Collected data entries —
+++

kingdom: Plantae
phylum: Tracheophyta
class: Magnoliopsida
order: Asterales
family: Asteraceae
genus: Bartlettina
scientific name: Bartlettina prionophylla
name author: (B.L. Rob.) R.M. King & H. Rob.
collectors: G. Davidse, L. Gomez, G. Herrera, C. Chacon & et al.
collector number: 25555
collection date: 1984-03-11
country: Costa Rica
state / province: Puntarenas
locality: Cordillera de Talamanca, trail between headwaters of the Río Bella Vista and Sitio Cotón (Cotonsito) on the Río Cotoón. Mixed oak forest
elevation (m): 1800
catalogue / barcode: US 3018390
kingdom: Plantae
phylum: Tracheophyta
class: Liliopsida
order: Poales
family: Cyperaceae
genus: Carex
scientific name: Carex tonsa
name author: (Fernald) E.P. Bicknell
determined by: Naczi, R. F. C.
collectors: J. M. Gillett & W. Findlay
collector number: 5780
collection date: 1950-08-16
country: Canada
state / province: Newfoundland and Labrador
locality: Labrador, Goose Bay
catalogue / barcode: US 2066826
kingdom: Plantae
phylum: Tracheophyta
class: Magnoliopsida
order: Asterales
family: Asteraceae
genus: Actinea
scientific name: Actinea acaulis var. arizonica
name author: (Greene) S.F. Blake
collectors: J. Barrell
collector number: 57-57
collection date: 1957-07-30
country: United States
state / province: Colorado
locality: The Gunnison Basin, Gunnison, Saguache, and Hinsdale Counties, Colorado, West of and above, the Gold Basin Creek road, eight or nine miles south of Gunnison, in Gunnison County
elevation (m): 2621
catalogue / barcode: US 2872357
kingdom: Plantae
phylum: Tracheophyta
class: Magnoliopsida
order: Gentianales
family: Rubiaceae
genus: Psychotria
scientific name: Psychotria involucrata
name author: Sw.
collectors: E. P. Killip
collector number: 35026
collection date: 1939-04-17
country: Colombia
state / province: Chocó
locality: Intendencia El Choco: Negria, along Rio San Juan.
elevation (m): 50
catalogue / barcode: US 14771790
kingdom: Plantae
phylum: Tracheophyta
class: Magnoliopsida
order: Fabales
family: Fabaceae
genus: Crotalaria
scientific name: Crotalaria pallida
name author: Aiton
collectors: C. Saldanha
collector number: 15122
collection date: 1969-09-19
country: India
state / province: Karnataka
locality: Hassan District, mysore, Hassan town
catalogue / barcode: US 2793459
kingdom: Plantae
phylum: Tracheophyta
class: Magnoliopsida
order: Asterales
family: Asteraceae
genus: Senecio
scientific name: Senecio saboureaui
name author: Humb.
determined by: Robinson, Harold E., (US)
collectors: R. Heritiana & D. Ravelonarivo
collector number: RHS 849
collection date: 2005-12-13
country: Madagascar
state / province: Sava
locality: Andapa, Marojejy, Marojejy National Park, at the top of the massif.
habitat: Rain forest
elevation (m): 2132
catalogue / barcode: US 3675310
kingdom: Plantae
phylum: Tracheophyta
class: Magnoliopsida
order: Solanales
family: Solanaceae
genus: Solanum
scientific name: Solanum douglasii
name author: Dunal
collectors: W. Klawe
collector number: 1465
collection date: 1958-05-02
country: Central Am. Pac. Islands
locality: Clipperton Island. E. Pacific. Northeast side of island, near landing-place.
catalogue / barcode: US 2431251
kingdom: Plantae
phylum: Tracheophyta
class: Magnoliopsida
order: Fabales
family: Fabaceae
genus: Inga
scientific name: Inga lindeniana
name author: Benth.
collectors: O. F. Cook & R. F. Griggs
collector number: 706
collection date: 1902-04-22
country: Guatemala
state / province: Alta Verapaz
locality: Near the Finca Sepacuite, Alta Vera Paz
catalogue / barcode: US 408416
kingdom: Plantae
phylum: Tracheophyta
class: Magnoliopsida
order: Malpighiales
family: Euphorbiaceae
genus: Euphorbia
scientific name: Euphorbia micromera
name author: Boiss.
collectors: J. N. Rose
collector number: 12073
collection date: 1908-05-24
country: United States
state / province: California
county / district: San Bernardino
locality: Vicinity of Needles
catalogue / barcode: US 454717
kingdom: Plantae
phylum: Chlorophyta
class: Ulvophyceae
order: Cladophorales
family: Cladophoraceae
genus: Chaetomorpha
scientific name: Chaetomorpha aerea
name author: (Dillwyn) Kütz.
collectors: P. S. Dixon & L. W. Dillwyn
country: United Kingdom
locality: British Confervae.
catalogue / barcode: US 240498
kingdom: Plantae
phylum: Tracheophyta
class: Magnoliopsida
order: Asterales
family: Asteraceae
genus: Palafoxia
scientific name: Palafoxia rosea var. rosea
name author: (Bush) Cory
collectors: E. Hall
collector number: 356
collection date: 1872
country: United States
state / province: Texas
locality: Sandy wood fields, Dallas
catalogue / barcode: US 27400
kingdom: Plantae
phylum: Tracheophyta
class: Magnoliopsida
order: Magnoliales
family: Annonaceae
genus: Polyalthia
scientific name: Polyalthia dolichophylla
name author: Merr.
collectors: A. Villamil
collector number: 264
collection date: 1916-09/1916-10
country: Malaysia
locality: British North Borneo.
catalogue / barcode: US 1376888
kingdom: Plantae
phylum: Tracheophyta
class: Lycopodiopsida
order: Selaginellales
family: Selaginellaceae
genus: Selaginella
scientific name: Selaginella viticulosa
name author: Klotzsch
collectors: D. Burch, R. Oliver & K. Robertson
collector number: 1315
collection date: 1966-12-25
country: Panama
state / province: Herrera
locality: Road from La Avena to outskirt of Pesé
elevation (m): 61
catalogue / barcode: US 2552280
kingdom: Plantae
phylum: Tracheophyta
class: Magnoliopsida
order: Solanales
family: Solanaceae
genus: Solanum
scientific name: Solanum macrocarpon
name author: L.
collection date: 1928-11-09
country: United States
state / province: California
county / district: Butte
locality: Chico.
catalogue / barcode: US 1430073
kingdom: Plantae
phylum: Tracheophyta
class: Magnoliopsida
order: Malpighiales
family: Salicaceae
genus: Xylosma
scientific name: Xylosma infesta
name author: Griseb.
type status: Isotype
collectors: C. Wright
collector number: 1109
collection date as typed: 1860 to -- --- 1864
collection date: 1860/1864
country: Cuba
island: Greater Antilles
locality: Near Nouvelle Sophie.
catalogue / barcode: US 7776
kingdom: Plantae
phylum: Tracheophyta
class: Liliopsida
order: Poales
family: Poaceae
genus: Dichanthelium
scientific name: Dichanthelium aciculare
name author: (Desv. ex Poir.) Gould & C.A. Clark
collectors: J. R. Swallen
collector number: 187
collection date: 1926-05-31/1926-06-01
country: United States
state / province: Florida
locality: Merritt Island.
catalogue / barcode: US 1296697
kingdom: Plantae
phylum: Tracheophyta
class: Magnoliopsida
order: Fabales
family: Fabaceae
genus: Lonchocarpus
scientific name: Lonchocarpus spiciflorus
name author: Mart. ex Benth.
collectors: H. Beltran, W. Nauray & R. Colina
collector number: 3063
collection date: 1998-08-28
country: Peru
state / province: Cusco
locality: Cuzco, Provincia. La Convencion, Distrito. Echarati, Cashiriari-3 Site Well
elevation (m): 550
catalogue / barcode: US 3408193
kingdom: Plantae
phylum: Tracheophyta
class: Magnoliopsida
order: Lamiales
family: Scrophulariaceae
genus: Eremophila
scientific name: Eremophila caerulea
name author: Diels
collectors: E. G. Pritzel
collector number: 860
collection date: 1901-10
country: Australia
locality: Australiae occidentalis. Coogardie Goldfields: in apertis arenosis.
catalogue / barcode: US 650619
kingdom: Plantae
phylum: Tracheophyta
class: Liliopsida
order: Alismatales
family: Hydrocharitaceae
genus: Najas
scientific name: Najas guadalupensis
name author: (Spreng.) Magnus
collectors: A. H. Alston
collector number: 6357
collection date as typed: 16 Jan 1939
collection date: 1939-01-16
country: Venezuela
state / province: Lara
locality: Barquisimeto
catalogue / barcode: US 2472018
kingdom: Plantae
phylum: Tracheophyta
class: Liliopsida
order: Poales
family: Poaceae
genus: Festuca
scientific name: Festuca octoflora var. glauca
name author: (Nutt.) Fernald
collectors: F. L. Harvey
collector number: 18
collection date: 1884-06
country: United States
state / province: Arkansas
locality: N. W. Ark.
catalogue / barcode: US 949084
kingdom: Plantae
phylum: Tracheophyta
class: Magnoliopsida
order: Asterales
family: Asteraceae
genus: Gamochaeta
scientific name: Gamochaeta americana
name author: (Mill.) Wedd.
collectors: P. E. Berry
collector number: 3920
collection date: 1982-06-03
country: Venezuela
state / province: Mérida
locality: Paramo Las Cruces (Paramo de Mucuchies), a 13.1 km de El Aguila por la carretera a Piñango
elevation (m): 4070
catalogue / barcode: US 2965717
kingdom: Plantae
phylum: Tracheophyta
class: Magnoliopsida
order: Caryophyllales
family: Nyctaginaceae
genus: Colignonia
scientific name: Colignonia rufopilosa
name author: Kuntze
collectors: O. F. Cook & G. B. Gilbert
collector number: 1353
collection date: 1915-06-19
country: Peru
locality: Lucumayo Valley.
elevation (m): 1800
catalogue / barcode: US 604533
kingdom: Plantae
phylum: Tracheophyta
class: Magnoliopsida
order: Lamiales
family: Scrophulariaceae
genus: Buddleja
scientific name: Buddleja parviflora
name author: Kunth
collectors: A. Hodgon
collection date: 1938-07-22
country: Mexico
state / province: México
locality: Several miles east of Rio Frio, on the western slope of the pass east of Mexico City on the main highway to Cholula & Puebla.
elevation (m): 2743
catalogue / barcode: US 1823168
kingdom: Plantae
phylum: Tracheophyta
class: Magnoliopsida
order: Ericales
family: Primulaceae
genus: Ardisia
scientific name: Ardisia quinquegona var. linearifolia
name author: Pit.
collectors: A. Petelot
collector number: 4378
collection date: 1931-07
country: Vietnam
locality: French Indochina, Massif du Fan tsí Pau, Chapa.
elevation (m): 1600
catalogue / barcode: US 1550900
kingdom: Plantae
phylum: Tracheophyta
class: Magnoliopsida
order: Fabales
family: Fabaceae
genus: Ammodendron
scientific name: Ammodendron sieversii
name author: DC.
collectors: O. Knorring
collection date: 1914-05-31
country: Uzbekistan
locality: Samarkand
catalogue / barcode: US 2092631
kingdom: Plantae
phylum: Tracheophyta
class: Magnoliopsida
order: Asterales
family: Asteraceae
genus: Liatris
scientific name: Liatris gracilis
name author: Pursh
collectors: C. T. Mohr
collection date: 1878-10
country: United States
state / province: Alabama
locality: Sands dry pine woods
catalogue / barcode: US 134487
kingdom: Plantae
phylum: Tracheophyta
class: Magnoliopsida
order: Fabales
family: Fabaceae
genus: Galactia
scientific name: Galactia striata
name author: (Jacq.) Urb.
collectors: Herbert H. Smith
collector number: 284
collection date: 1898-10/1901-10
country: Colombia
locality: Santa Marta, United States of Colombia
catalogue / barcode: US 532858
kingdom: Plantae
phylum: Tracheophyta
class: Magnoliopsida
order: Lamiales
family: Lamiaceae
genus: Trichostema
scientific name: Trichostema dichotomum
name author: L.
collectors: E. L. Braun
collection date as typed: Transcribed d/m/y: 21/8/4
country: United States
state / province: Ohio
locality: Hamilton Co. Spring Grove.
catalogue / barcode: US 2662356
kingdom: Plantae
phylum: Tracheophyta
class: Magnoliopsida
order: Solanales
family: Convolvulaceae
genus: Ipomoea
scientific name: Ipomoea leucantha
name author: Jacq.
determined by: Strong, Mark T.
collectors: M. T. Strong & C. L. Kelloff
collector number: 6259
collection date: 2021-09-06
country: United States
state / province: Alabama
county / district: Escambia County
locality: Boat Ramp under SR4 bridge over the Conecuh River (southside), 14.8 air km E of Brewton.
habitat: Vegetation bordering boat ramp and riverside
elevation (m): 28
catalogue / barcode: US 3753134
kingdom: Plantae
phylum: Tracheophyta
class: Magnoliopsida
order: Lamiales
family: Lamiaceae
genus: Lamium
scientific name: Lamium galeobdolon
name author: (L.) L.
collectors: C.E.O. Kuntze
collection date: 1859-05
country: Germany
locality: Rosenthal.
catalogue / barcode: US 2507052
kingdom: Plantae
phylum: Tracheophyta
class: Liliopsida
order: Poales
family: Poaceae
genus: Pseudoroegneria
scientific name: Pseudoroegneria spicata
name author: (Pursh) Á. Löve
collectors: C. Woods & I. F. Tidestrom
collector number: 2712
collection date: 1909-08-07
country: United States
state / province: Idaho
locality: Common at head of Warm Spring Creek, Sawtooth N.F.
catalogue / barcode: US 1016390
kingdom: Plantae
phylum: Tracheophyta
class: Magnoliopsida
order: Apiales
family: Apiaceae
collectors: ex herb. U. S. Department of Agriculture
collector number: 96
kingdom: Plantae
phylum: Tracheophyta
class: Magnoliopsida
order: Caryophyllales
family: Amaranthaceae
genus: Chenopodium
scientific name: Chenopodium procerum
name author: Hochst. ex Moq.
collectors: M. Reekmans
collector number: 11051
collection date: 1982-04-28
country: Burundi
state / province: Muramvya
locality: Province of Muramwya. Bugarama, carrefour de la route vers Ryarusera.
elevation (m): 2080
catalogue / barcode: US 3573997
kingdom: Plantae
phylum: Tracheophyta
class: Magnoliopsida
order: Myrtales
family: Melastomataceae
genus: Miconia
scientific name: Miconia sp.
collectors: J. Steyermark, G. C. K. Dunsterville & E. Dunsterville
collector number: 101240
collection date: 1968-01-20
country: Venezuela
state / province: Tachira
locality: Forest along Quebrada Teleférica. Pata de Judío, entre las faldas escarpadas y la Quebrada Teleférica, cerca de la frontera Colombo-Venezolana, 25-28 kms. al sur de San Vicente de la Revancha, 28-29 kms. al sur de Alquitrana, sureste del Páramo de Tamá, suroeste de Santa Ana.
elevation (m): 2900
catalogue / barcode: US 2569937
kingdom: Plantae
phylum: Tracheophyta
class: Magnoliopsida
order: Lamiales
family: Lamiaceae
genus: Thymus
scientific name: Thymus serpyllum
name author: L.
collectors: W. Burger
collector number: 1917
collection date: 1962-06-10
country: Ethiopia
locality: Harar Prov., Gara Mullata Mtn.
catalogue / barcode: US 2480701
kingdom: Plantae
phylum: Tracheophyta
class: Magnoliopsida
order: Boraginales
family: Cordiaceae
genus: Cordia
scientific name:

+++

Return, unchanged, the lines of the items from the line containing "scientific name: Ardisia" to the line containing "catalogue / barcode: US 2662356", including both of those lines.

scientific name: Ardisia quinquegona var. linearifolia
name author: Pit.
collectors: A. Petelot
collector number: 4378
collection date: 1931-07
country: Vietnam
locality: French Indochina, Massif du Fan tsí Pau, Chapa.
elevation (m): 1600
catalogue / barcode: US 1550900
kingdom: Plantae
phylum: Tracheophyta
class: Magnoliopsida
order: Fabales
family: Fabaceae
genus: Ammodendron
scientific name: Ammodendron sieversii
name author: DC.
collectors: O. Knorring
collection date: 1914-05-31
country: Uzbekistan
locality: Samarkand
catalogue / barcode: US 2092631
kingdom: Plantae
phylum: Tracheophyta
class: Magnoliopsida
order: Asterales
family: Asteraceae
genus: Liatris
scientific name: Liatris gracilis
name author: Pursh
collectors: C. T. Mohr
collection date: 1878-10
country: United States
state / province: Alabama
locality: Sands dry pine woods
catalogue / barcode: US 134487
kingdom: Plantae
phylum: Tracheophyta
class: Magnoliopsida
order: Fabales
family: Fabaceae
genus: Galactia
scientific name: Galactia striata
name author: (Jacq.) Urb.
collectors: Herbert H. Smith
collector number: 284
collection date: 1898-10/1901-10
country: Colombia
locality: Santa Marta, United States of Colombia
catalogue / barcode: US 532858
kingdom: Plantae
phylum: Tracheophyta
class: Magnoliopsida
order: Lamiales
family: Lamiaceae
genus: Trichostema
scientific name: Trichostema dichotomum
name author: L.
collectors: E. L. Braun
collection date as typed: Transcribed d/m/y: 21/8/4
country: United States
state / province: Ohio
locality: Hamilton Co. Spring Grove.
catalogue / barcode: US 2662356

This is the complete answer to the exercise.